Condon barriers, gates and drinkers were used throughout the shed, with rump bars fitted to water troughs to help prevent any damage.

Handling unit

Running along the outer wall of the shed, Dermot has installed a handling area with a crush and semi-automatic head locking gate, again supplied by Condon.

Lighting and power have been installed above the crush to allow tasks to be carried out at night, if required.

The Easi-Fix Juno mattress was installed which comes complete with a brisket board moulded into it.

Hanging gates

Posts have been installed at the front of the shed, with Dermot planning on hanging gates to allow cattle to exit the crush at the front and be drafted back in to the shed, making cattle handling a one-person operation.

A Condon Engineering calving gate was fitted dividing the dry-bedded area in two.

The shed itself is finished to TAMS-spec, with all structural steel hot dip galvanised.


Cement fibre sheeting was installed on the roof, with 0.6mm vented sheeting used on the sides. X-bracing was used in the roof structure, while all skylights fitted are reinforced with a rebar cage underneath.


Dermot availed of TAMS aid when constructing the shed. The total cost of the project came to €92,000 plus VAT. With Dermot availing of a 40% grant, the shed has a net cost to Dermot of €60,000 when VAT and grant aid is claimed back.

‘’I’m extremely happy with the shed. Ideally, I would have liked to have built a four-bay double, to allow me to hold additional youngstock over the winter, but budget dictated a three-bay. The project was completed very quickly. Declan is a one-stop shop, supplying and fitting everything,’’ stated Dermot.
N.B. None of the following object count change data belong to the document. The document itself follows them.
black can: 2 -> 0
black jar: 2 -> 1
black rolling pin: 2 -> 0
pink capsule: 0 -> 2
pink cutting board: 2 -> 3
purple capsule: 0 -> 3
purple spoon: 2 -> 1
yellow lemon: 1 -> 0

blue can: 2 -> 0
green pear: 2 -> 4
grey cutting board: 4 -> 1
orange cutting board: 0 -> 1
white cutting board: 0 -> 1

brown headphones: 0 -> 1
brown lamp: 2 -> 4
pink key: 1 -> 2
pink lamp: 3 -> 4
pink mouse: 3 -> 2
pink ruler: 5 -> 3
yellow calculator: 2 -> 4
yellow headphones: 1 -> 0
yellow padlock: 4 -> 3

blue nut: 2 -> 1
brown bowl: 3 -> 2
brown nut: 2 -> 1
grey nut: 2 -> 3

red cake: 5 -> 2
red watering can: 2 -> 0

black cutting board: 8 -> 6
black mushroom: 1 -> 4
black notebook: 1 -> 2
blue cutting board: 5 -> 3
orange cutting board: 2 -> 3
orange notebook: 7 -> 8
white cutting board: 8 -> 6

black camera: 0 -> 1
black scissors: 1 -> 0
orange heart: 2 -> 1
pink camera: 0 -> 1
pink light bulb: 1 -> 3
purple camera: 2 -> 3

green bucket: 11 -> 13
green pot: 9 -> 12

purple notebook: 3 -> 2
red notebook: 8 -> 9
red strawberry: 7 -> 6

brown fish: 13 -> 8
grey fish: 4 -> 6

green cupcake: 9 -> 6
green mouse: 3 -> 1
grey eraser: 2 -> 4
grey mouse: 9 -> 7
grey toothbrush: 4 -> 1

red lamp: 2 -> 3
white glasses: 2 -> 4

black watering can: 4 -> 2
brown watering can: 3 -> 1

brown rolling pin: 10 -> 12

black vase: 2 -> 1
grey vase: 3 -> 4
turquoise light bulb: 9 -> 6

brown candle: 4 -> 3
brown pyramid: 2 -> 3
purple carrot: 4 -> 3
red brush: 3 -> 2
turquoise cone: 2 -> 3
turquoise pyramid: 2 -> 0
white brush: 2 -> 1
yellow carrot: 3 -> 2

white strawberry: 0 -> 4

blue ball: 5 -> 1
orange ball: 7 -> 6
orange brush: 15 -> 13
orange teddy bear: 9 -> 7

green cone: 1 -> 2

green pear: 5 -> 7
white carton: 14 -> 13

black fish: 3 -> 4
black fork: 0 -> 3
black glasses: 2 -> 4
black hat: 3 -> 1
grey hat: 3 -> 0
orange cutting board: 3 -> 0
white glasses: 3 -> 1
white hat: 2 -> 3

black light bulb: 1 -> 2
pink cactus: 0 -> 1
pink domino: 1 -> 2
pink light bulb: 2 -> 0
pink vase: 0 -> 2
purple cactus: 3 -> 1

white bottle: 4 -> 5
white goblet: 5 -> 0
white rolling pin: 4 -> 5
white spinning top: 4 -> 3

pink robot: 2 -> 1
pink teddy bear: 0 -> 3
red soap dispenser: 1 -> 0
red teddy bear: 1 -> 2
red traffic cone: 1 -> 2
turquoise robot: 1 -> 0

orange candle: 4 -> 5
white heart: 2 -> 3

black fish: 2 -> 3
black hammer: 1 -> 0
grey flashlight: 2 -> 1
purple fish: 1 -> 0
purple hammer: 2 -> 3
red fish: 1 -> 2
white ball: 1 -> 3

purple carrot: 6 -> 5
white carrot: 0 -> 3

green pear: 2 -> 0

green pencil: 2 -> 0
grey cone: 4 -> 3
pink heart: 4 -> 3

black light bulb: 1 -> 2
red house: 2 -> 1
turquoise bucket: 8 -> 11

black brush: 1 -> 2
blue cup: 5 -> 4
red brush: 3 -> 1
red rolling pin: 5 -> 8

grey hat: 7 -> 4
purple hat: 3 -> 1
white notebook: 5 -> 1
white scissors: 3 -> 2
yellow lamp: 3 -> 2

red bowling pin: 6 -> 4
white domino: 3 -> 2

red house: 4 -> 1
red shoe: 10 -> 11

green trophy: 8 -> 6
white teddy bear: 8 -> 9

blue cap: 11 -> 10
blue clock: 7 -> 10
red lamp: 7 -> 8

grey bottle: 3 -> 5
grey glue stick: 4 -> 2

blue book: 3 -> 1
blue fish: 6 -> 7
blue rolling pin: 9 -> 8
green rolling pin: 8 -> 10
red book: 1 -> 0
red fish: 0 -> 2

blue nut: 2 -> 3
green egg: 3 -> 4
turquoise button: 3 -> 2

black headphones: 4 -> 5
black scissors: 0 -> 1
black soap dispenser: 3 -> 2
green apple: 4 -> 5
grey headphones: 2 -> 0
Cheap retrofits can be done to any handling unit

It’s unusual to see cubicles in a suckler shed, but the cows were presented in spotless condition, keeping udders clean for suckling calves. Dermot opted for top-of-the-range mattresses, but lesser-quality cubicles will suffice.

“There are several nice features in this shed, but simple things such as including power and good lighting to the outside crush area are cheap retrofits that can be done to any handling unit to make handling stock safer and more efficient.